Teacher pay joins the election bandwagon
Timing is about action at the moment of least anticipation. Teachers who in the past have studied the machinations of the SJNC in the hope that an extra percentage point can be added to their salaries are not in expectant mood. They are less upset about pay than colleagues in higher education. Knowing the state of local government finances, they are more concerned about keeping a job and seeing their school reasonably staffed than about exceeding the going rate of a 2-3 per cent pay increase.
They are also divided about the value of the negotiating committee and the opposing benefits or shortcomings of a pay review body in whose ultimate decisions the Government would have a major say. The Educational Institute of Scotland likes the SJNC not just because it rules the roost on the teachers’ side: it can also point to past negotiating successes when a mixture of skill and threat has secured a good deal for its members.These occasions, however, appear to belong to EIS history.
The other unions see merit in a review body partly because it would not be the EIS-dominated SJNC and partly because on English evidence a review body delivers the goods at least as well as direct bargaining without the hassle. True, at a time of small annual rises comparisons are in minimal amounts, but the desirability of one mechanism over another is not proven.

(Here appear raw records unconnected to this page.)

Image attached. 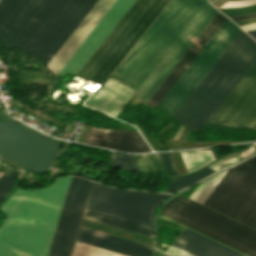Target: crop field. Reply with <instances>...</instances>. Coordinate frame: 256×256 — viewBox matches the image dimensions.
<instances>
[{
  "label": "crop field",
  "instance_id": "8a807250",
  "mask_svg": "<svg viewBox=\"0 0 256 256\" xmlns=\"http://www.w3.org/2000/svg\"><path fill=\"white\" fill-rule=\"evenodd\" d=\"M239 34L256 47L246 33ZM239 34L175 113L187 128L203 126L255 61L256 48ZM207 123L246 129L256 125V61Z\"/></svg>",
  "mask_w": 256,
  "mask_h": 256
},
{
  "label": "crop field",
  "instance_id": "ac0d7876",
  "mask_svg": "<svg viewBox=\"0 0 256 256\" xmlns=\"http://www.w3.org/2000/svg\"><path fill=\"white\" fill-rule=\"evenodd\" d=\"M212 6V5H211ZM206 0H172L112 75L145 103L216 15Z\"/></svg>",
  "mask_w": 256,
  "mask_h": 256
},
{
  "label": "crop field",
  "instance_id": "34b2d1b8",
  "mask_svg": "<svg viewBox=\"0 0 256 256\" xmlns=\"http://www.w3.org/2000/svg\"><path fill=\"white\" fill-rule=\"evenodd\" d=\"M96 1L2 0L0 40L46 65Z\"/></svg>",
  "mask_w": 256,
  "mask_h": 256
},
{
  "label": "crop field",
  "instance_id": "412701ff",
  "mask_svg": "<svg viewBox=\"0 0 256 256\" xmlns=\"http://www.w3.org/2000/svg\"><path fill=\"white\" fill-rule=\"evenodd\" d=\"M73 176L42 189L19 188L0 208V256H47Z\"/></svg>",
  "mask_w": 256,
  "mask_h": 256
},
{
  "label": "crop field",
  "instance_id": "f4fd0767",
  "mask_svg": "<svg viewBox=\"0 0 256 256\" xmlns=\"http://www.w3.org/2000/svg\"><path fill=\"white\" fill-rule=\"evenodd\" d=\"M168 196L95 183L86 209L152 228L154 212Z\"/></svg>",
  "mask_w": 256,
  "mask_h": 256
},
{
  "label": "crop field",
  "instance_id": "dd49c442",
  "mask_svg": "<svg viewBox=\"0 0 256 256\" xmlns=\"http://www.w3.org/2000/svg\"><path fill=\"white\" fill-rule=\"evenodd\" d=\"M256 204V156L230 169L204 205L242 222Z\"/></svg>",
  "mask_w": 256,
  "mask_h": 256
},
{
  "label": "crop field",
  "instance_id": "e52e79f7",
  "mask_svg": "<svg viewBox=\"0 0 256 256\" xmlns=\"http://www.w3.org/2000/svg\"><path fill=\"white\" fill-rule=\"evenodd\" d=\"M240 30L227 18L158 106L173 115Z\"/></svg>",
  "mask_w": 256,
  "mask_h": 256
},
{
  "label": "crop field",
  "instance_id": "d8731c3e",
  "mask_svg": "<svg viewBox=\"0 0 256 256\" xmlns=\"http://www.w3.org/2000/svg\"><path fill=\"white\" fill-rule=\"evenodd\" d=\"M134 2L135 0H117L59 71L58 75L63 76L66 72L76 75Z\"/></svg>",
  "mask_w": 256,
  "mask_h": 256
},
{
  "label": "crop field",
  "instance_id": "5a996713",
  "mask_svg": "<svg viewBox=\"0 0 256 256\" xmlns=\"http://www.w3.org/2000/svg\"><path fill=\"white\" fill-rule=\"evenodd\" d=\"M167 206L256 248V232L182 196L169 201Z\"/></svg>",
  "mask_w": 256,
  "mask_h": 256
},
{
  "label": "crop field",
  "instance_id": "3316defc",
  "mask_svg": "<svg viewBox=\"0 0 256 256\" xmlns=\"http://www.w3.org/2000/svg\"><path fill=\"white\" fill-rule=\"evenodd\" d=\"M153 0H136L77 76L90 80Z\"/></svg>",
  "mask_w": 256,
  "mask_h": 256
},
{
  "label": "crop field",
  "instance_id": "28ad6ade",
  "mask_svg": "<svg viewBox=\"0 0 256 256\" xmlns=\"http://www.w3.org/2000/svg\"><path fill=\"white\" fill-rule=\"evenodd\" d=\"M169 0H154L96 74L92 77L91 81L102 84L115 70L118 64L130 51L133 45L141 37L144 31L156 18L159 12L167 4Z\"/></svg>",
  "mask_w": 256,
  "mask_h": 256
},
{
  "label": "crop field",
  "instance_id": "d1516ede",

Teachers often raise the need for a review body. Mr Forsyth pretended that is what he intends giving them. But he neatly obfuscated the difference between a review following a dispute - Houghton, Clegg and Main - and a permanent body like those which determine the salaries of other professions, including teachers south of the border. The former try to root out anomalies, Clegg’s efforts provoking Margaret Thatcher’s undisguised fury soon after she became Prime Minister. The latter award the going rate and are sensitive to the Treasury.
University teachers, having this week had a long-delayed offer from their employers, are seeking a review body. In the schools the debate about scrapping the SJNC goes on. Labour nationally says it will keep direct bargaining. Some council leaders might welcome its abolition, though not at the price of another Tory government.